Speech recognition software has gotten really good in the past few years. It’s so good, in fact, that you can actually dictate on your phone faster than you can type out your words.
At least one recent study suggests that. Results of the study, published on August 25, show that an iOS app that uses Baidu speech recognition software inputs three times faster than human typing into the standard iOS keyboard. Baidu conducted the study in collaboration with researchers at the University of Washington and Stanford University.
The rise of Siri, Google Now, Cortana, and Alexa is proof that speech recognition has gotten to be very good. Yet many of us still tap the keys on our phone and tablet keyboards when we need to write texts, emails, and documents — perhaps because we think we’re faster because of dictation errors. The new study shows that maybe it’s time to start relying more on software if we want to save time with text input.

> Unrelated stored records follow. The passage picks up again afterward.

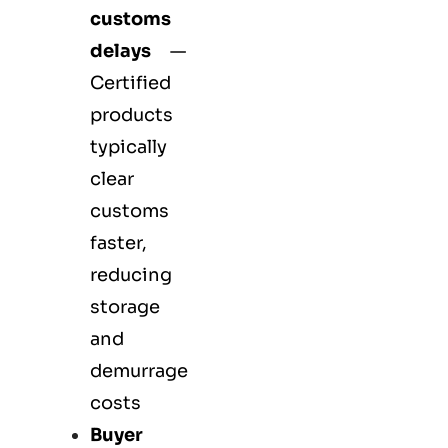
customs
delays
—
Certified
products
typically
clear
customs
faster,
reducing
storage
and
demurrage
costs
Buyer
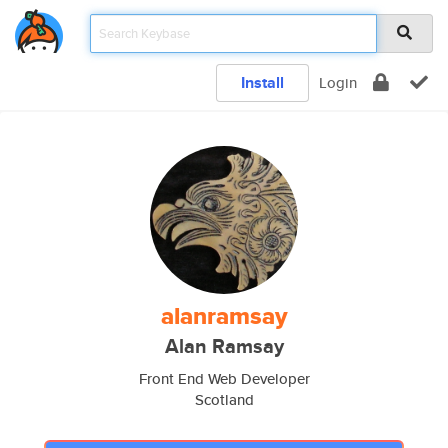
Install
Login
alanramsay
Alan Ramsay
Front End Web Developer
Scotland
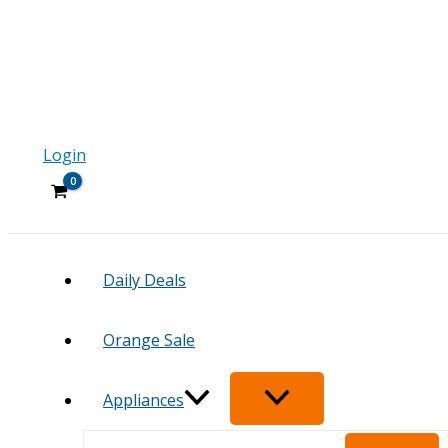
Login
Daily Deals
Orange Sale
Appliances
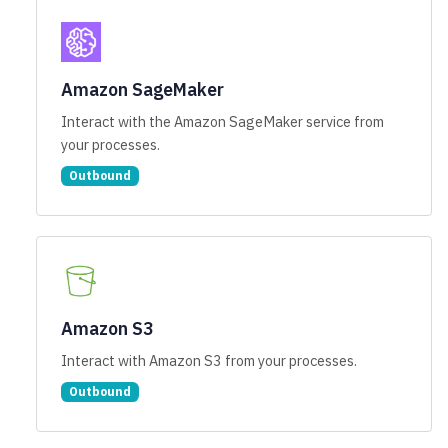
Amazon SageMaker
Interact with the Amazon SageMaker service from
your processes.
Outbound
Amazon S3
Interact with Amazon S3 from your processes.
Outbound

Computers can carry out speech-to-text dictation three times faster than people can type. Tests were carried out in English and Mandarin Chinese, and while the computer’s conversion of speech to text was slightly slower in Mandarin than in English, it was still three times faster than when the humans typed it in.
The experiment pitted 32 people — ages 19 to 32 — against an experimental app that uses a Baidu program called Deep Speech 2.

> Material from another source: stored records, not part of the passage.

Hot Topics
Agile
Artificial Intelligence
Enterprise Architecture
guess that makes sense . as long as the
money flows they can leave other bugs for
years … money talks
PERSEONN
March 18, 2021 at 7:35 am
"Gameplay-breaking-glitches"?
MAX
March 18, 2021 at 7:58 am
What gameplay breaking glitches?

Participants were asked to dictate or type with a smartphone keyboard more than 100 randomly selected phrases like “Wear a crown of many jewels” and “This person is a disaster.”
People speaking to Deep Speech 2 in English created 172 words a minute, while QWERTY keyboards and fingers made 53 words a minute. In Mandarin, people typed 38 words a minute, and with speech produced 124 words a minute.

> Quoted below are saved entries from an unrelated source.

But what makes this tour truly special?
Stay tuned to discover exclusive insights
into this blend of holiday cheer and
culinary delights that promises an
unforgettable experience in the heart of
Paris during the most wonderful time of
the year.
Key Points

Including all the auto-corrects and typos, the keyboard-finger combo made fewer mistakes than speech-to-computer efforts, but was also slower.
Speech is far more natural for people than typing, Baidu chief scientist Andrew Ng told NPR.
“Humanity was never designed to communicate by using our fingers to poke at a tiny little keyboard on a mobile phone,” he said. “Speech has always been a much more natural way for humans to communicate with each other.”
People have been promised great speech recognition for 40 years, said Stanford University computer science professor James Landay in a video accompanying the study. The study’s impressive findings are due to advances in machine learning and big data.
“The implications of this result is we should expect to put speech and a lot more of our user interfaces beyond just typing out an email or text message,” Landay said.
“We can imagine interfaces where you use speech and then you get the results and switch to a graphic interface and poke on it with a finger, or other situations in your car or your home where speech might make sense,” Landay explained. “How do we combine that with other interfaces in the future?”
Datasets and the complete study can be seen on the Stanford University website.